One group (Southern California Earthquake Center) was searching for a means to make their data and metadata available at all. The thought was that they could use some of the technology from the other groups (CUAHSI HIS, Unidata THREDDS Data Server, OOI cloud-based system, Ocean Leadership RDBMS) to make their data and metadata available. That would bring all the diverse groups up to what we called

Level 1: Data and metadata exposed via web services

In parallel the other groups could begin working to have their metadata harvested for discovery within the CUAHSI HIS Central geosciences discovery system. This would most likely involve the use of a brokering service layer to mediate among all the different server interfaces and the discovery system client side software. Two of the groups already had experience using the GI-cat brokering software in that role. That would bring all the groups up to

Level 2: Metadata incorporated into one geosciences-wide discovery service

Those goals seemed to the group to be reasonable and practical for a 3-6 month time frame and would be a good illustration of how common infrastructure could be employed by a widely disparate set of geosciences scientific communities with a common goal of hazard response in mind.

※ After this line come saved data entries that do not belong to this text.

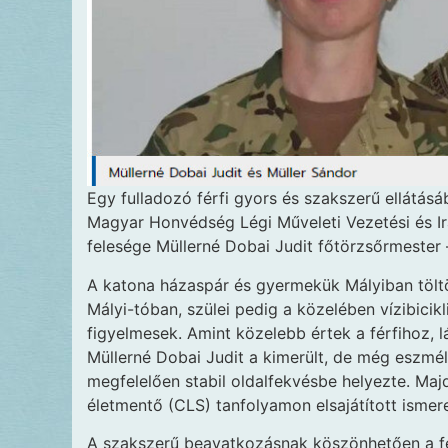
Egy fulladozó férfi gyors és szakszerű ellátásá
Magyar Honvédség Légi Műveleti Vezetési és Ir
felesége Müllerné Dobai Judit főtörzsőrmester
A katona házaspár és gyermekük Mályiban tölt
Mályi-tóban, szülei pedig a közelében vízibicik
figyelmesek. Amint közelebb értek a férfihoz, lá
Müllerné Dobai Judit a kimerült, de még eszmél
megfelelően stabil oldalfekvésbe helyezte. Majd
életmentő (CLS) tanfolyamon elsajátított ismere
A szakszerű beavatkozásnak köszönhetően a fér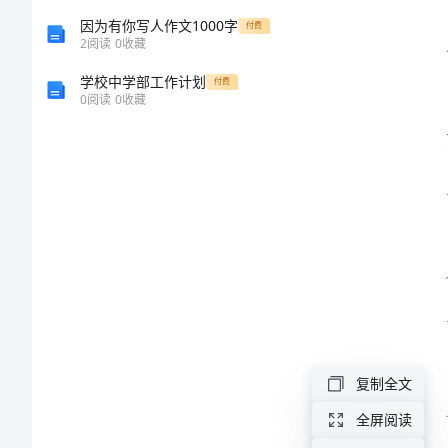
篇）
因为有你写人作文1000字
付费
2
阅读
0
收藏
麻
学校中学部工作计划
付费
0
阅读
0
收藏
醉
科
各
级
人
员
职
责
1.
复制全文
主
全屏阅读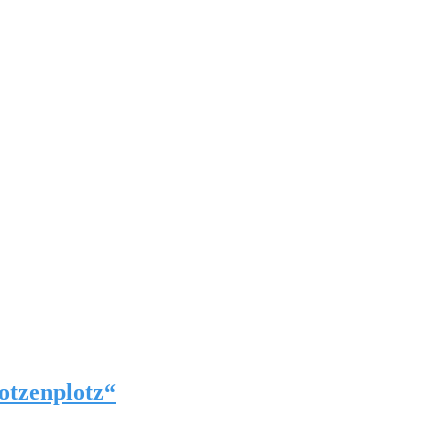
otzenplotz“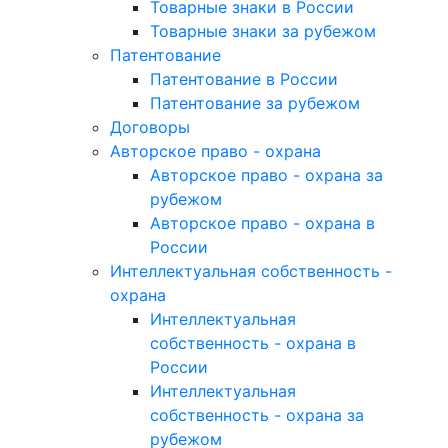
Товарные знаки в России
Товарные знаки за рубежом
Патентование
Патентование в России
Патентование за рубежом
Договоры
Авторское право - охрана
Авторское право - охрана за
рубежом
Авторское право - охрана в
России
Интеллектуальная собственность -
охрана
Интеллектуальная
собственность - охрана в
России
Интеллектуальная
собственность - охрана за
рубежом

But in case there was time left over, it was thought that the next phase objective could be in interoperability experiment with the datasets themselves. In other words determine whether the groups could successfully access one another's datasets via standards-based web services.

Level 3: Access and use of interdisciplinary datasets via web services

Unfortunately, after the group presented these proposed "next steps," with the ultimate goal of interoperability among the very different data and metadata systems represented by the group, the facilitator said that "this was not EarthCube" and that what we had in mind was far too limited, that we needed more steps, and so forth. It was getting toward the end of the day and the group was a bit dispirited by that response so we never followed up on it. As a result our proposal never got into the mix of two-page collaborative proposals. But, for at least one of us, it was a really practical set of objectives that we could have worked on as a collaborating team. I thought it was worth noting down what I could remember in case there is another context in which to work on this or another phase of EarthCube where it could be revisited.

Reflecting on my experience at the charrette, it occurs to me that the unstructured approach NSF is taking provides the community with an important opportunity to shape the future direction and form of EarthCube. That's how we should be channeling any frustrations we may be feeling with the process.